→ **Passage shown**:
# # # # # # #

27-29 November 2019: 1st ECCM Graduate School – Electrochemical hydrogen production and CO2 reduction
The first Graduate School on Electrochemical Conversion & Materials (ECCM) will take place from 27th to 29th November 2019. This edition’s theme is Electrochemical hydrogen production and CO2 reduction. Pre-registration is possible until 11th October 2019.
There are only 50 places available, so we ask participants to pre-register by Friday 11th October. Around mid-October we will get in touch about your participation. Pre-register now.
PRACTICAL DETAILS OF THE GRADUATE SCHOOL
Date & time: Wednesday 27 November (late morning) – Friday 29 November 2019 (13pm)
Venue: Fletcher Hotel in Eerbeek
Participation fees include meals and accommodation:
PhD students and postdocs € 200
Industrial participants € 500
Posters can also be presented
Fundamentals of Electrochemistry – Marc Koper – Leiden University
Electrodes and Materials – Petra de Jongh – Utrecht University
Mass Transport and Membranes -Antoni Cuenca, Thijs de Groot – Eindhoven University of Technology & Nouryon
Impedance spectroscopy – Bernard Boukamp -University Twente
Spectroscopy and characterization – Soma Vesztergom -Eötvös Loránd University & University of Bern
Photoelectrochemistry – Jan-Philipp Hoffman -Eindhoven University of Technology
Fuel cells en electrolysers – Frans van Berkel -ECN part of TNO
Challenges of the Energy Transition – Paulien Herder – Delft University of Technology & 4TU.Energy
Pub Quiz – Thijs de Groot – Eindhoven University of Technology & Nouryon
The Graduate School aims at creating a strong national knowledge base in electrochemistry and materials, for academic researchers and industrial scientists.
Renewable electricity will play a prominent role in the transition to a low-carbon energy supply. This transition is facilitated by CO2 targets of national governments and requires extensive electrification. In the future, however, there will still be need for fuels (for aviation, shipping and heavy road transport), chemical products and materials. These activities and associated production processes are now responsible for more than 35% of global CO2 emissions. The big challenge at the moment is to produce these fuels and chemical products via renewable electricity, starting from biomass and/or CO2. Here electrochemical conversion and materials have a crucial role to play.
Also the problem of the imbalance between electricity production and consumption needs to be solved. Storage of electricity in batteries or similar systems is an optimal solution option; electrochemical production of chemicals as an energy carrier is another option. Electrochemical conversion is a promising option for long-term storage as this technology is easy scalable to the amount of incoming energy.

# # # # # # #

→ **Provided data**:
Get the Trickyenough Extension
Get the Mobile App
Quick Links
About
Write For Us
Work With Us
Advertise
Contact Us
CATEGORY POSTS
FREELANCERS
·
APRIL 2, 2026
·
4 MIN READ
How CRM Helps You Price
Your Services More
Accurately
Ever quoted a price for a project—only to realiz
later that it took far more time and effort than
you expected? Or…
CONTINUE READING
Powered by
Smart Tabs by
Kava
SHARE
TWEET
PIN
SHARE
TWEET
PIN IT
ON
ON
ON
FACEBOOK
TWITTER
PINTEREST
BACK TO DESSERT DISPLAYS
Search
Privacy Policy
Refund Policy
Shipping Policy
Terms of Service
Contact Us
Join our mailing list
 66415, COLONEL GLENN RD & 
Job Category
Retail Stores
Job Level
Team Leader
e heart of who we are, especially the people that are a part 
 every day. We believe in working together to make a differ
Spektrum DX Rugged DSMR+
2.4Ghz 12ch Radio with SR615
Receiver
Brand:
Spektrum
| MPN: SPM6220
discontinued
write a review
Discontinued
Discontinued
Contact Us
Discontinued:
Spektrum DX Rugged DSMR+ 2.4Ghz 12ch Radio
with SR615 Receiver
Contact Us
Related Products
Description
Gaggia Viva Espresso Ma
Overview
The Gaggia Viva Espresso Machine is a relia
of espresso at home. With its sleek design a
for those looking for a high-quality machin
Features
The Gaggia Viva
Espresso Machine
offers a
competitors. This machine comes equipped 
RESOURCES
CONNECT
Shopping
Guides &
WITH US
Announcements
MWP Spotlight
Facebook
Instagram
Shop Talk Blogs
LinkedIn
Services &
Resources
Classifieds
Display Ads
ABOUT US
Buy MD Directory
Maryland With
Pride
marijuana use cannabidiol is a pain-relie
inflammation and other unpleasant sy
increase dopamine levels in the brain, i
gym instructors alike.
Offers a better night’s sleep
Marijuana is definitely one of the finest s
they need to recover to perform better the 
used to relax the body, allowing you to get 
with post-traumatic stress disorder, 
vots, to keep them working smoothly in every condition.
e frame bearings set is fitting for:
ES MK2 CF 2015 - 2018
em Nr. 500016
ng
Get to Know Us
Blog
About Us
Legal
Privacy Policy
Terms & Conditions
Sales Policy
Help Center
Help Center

# # # # # # #

→ **Brief**: Reproduce word for word the stretch of the graduate school announcement from "Also the problem" through "of incoming energy.".

→ **Answer to this problem**:
Also the problem of the imbalance between electricity production and consumption needs to be solved. Storage of electricity in batteries or similar systems is an optimal solution option; electrochemical production of chemicals as an energy carrier is another option. Electrochemical conversion is a promising option for long-term storage as this technology is easy scalable to the amount of incoming energy.